Inodore, incolore et insipide, l’arsenic est présent dans l’alimentation, notamment dans la chair de certains poissons et crustacés, mais aussi dans le riz. Selon une récente étude, sa concentration dans la céréale pourrait augmenter dans les années à venir en raison du réchauffement climatique.
Le riz est l’une des céréales les plus cultivées et les plus consommées dans le monde, mais est aussi l’une de celles qui contiennent le plus d’arsenic, «un composant naturel de la croûte terrestre, largement présent dans l’environnement, que ce soit dans l’air, dans l’eau ou dans la terre», précise l’Organisation mondiale de la santé. Il apparaît dans les sols de manière naturelle, ou est une conséquence d’activités humaines telles que l’utilisation passée ou actuelle de pesticides et d’engrais, la teinture de textile, ou encore l’industrie minière.
Dans sa version carbonée, dite organique, l’arsenic est très peu toxique pour la santé, contrairement à sa version non carbonée, ou inorganique, qui se retrouve dans les grains de riz. Il est un «cancérogène avéré et est le plus important contaminant chimique de l’eau potable à l’échelle mondiale», indique l’OMS.
+2°C et plus d’arsenic
Par la nature du sol des rizières et la contamination des eaux d’irrigation, la présence d’arsenic dans le riz est presque inévitable. C’est pourquoi, en 2023, l’Union européenne a fixé de nouvelles limites à 0,2 mg/kg de riz. Or, la concentration en arsenic risque d’augmenter dans les années à venir à cause du réchauffement climatique, prévient une étude sino-américaine publiée dans la revue scientifique The Lancet Planetary Health.
Les scientifiques ont observé, durant dix ans, 28 cultivars de riz paddy (brut, non décortiqué) plantés en différents endroits. Répartis en quatre groupes, ceux-ci ont subi des traitements simulant différentes conditions climatiques: climat actuel, avec un taux de CO2 plus élevé, avec des températures plus élevés de 2°C, et enfin, avec un taux de CO2 et des températures plus élevées. Ils en ont conclu que «des températures supérieures à 2°C, associées à une augmentation des niveaux de dioxyde de carbone, entraînaient une augmentation des concentrations d’arsenic inorganique dans le riz, augmentant potentiellement les risques pour la santé des populations asiatiques d’ici 2050», précisent les auteurs de l’étude. D’après eux, ces constats peuvent être extrapolés aux riz cultivés dans d’autres régions de globe, comme les Etats-Unis ou l’Europe.

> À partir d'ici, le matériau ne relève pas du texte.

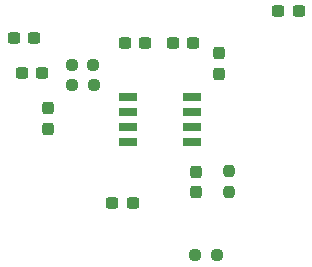
<source format=gbr>
%TF.GenerationSoftware,KiCad,Pcbnew,9.0.7*%
%TF.CreationDate,2026-02-19T00:10:07+05:30*%
%TF.ProjectId,breakout_board,62726561-6b6f-4757-945f-626f6172642e,rev?*%
%TF.SameCoordinates,Original*%
%TF.FileFunction,Paste,Top*%
%TF.FilePolarity,Positive*%
%FSLAX46Y46*%
G04 Gerber Fmt 4.6, Leading zero omitted, Abs format (unit mm)*
G04 Created by KiCad (PCBNEW 9.0.7) date 2026-02-19 00:10:07*
%MOMM*%
%LPD*%
G01*
G04 APERTURE LIST*
G04 Aperture macros list*
%AMRoundRect*
0 Rectangle with rounded corners*
0 $1 Rounding radius*
0 $2 $3 $4 $5 $6 $7 $8 $9 X,Y pos of 4 corners*
0 Add a 4 corners polygon primitive as box body*
4,1,4,$2,$3,$4,$5,$6,$7,$8,$9,$2,$3,0*
0 Add four circle primitives for the rounded corners*
1,1,$1+$1,$2,$3*
1,1,$1+$1,$4,$5*
1,1,$1+$1,$6,$7*
1,1,$1+$1,$8,$9*
0 Add four rect primitives between the rounded corners*
20,1,$1+$1,$2,$3,$4,$5,0*
20,1,$1+$1,$4,$5,$6,$7,0*
20,1,$1+$1,$6,$7,$8,$9,0*
20,1,$1+$1,$8,$9,$2,$3,0*%
G04 Aperture macros list end*
%ADD10RoundRect,0.237500X0.300000X0.237500X-0.300000X0.237500X-0.300000X-0.237500X0.300000X-0.237500X0*%
%ADD11R,1.500000X0.650000*%
%ADD12RoundRect,0.237500X-0.237500X0.300000X-0.237500X-0.300000X0.237500X-0.300000X0.237500X0.300000X0*%
%ADD13RoundRect,0.237500X0.237500X-0.300000X0.237500X0.300000X-0.237500X0.300000X-0.237500X-0.300000X0*%
%ADD14RoundRect,0.237500X-0.300000X-0.237500X0.300000X-0.237500X0.300000X0.237500X-0.300000X0.237500X0*%
%ADD15RoundRect,0.237500X-0.237500X0.250000X-0.237500X-0.250000X0.237500X-0.250000X0.237500X0.250000X0*%
%ADD16RoundRect,0.237500X0.250000X0.237500X-0.250000X0.237500X-0.250000X-0.237500X0.250000X-0.237500X0*%
%ADD17RoundRect,0.237500X-0.250000X-0.237500X0.250000X-0.237500X0.250000X0.237500X-0.250000X0.237500X0*%
G04 APERTURE END LIST*
D10*
%TO.C,C1*%
X144931300Y-70027800D03*
X143206300Y-70027800D03*
%TD*%
D11*
%TO.C,IC2*%
X130472200Y-77266800D03*
X130472200Y-78536800D03*
X130472200Y-79806800D03*
X130472200Y-81076800D03*
X135872200Y-81076800D03*
X135872200Y-79806800D03*
X135872200Y-78536800D03*
X135872200Y-77266800D03*
%TD*%
D12*
%TO.C,DC2*%
X123698000Y-78233100D03*
X123698000Y-79958100D03*
%TD*%
D13*
%TO.C,DC4*%
X136220200Y-85317500D03*
X136220200Y-83592500D03*
%TD*%
D10*
%TO.C,C7*%
X122528500Y-72288400D03*
X120803500Y-72288400D03*
%TD*%
%TO.C,DC3*%
X136015900Y-72694800D03*
X134290900Y-72694800D03*
%TD*%
D14*
%TO.C,C8*%
X121490400Y-75234800D03*
X123215400Y-75234800D03*
%TD*%
%TO.C,C6*%
X130201500Y-72720200D03*
X131926500Y-72720200D03*
%TD*%
D15*
%TO.C,R1*%
X139039600Y-83517100D03*
X139039600Y-85342100D03*
%TD*%
D13*
%TO.C,C9*%
X138176000Y-75285600D03*
X138176000Y-73560600D03*
%TD*%
D14*
%TO.C,DC1*%
X129134700Y-86258400D03*
X130859700Y-86258400D03*
%TD*%
D16*
%TO.C,R2*%
X127582300Y-76225400D03*
X125757300Y-76225400D03*
%TD*%
D17*
%TO.C,R4*%
X136171300Y-90652600D03*
X137996300Y-90652600D03*
%TD*%
%TO.C,R3*%
X125706500Y-74574400D03*
X127531500Y-74574400D03*
%TD*%
M02*

</source>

Comment réduire le taux d’arsenic de son riz?
A l’échelle individuelle, des mesures peuvent être prises pour réduire l’exposition à l’arsenic provenant du riz. Tout d’abord en sélectionnant le riz dont la concentration est la moins élevée. Bien que moins nutritifs, les riz blancs ont une teneur en arsenic inorganique plus faible que le riz brun, par exemple. Certaines études suggèrent, par ailleurs, que le riz basmati est celui qui concentrerait le moins d’arsenic.
La cuisson est tout aussi importante, car la bonne méthode permet d’éliminer une plus grande partie de l’arsenic présent dans la céréale. Une étude de l’Université de Sheffield, au Royaume-Uni, montre que plonger le riz durant cinq minutes dans une eau préalablement bouillie, avant de le refroidir à l’eau froide, puis de le cuire à nouveau jusqu’à absorption complète de l’eau «permet d’éliminer plus de 50% de l’arsenic naturellement présent dans le riz brun et 74% dans le riz blanc». Les chercheurs avancent que cette technique permettrait également de préserver les nutriments tels que le fer ou le zinc, alors que le prérinçage en éliminerait une grande partie.
Enfin, la dernière recommandation est de varier les céréales: pâtes, semoule, boulgour…
Mais ce que soulignent surtout les chercheurs chinois et étasuniens, c’est la nécessité de sélectionner et de développer des variétés de riz absorbant moins d’arsenic, en menant une meilleure gestion des sols dans les rizières et en adoptant de meilleures pratiques de transformation. Mais aussi, et peut-être même surtout, de freiner le réchauffement climatique. «De telles mesures, associées à des initiatives de santé publique axées sur l’éducation des consommateurs et la surveillance de l’exposition, pourraient jouer un rôle essentiel dans l’atténuation des impacts du changement climatique sur la consommation de riz», concluent les scientifiques.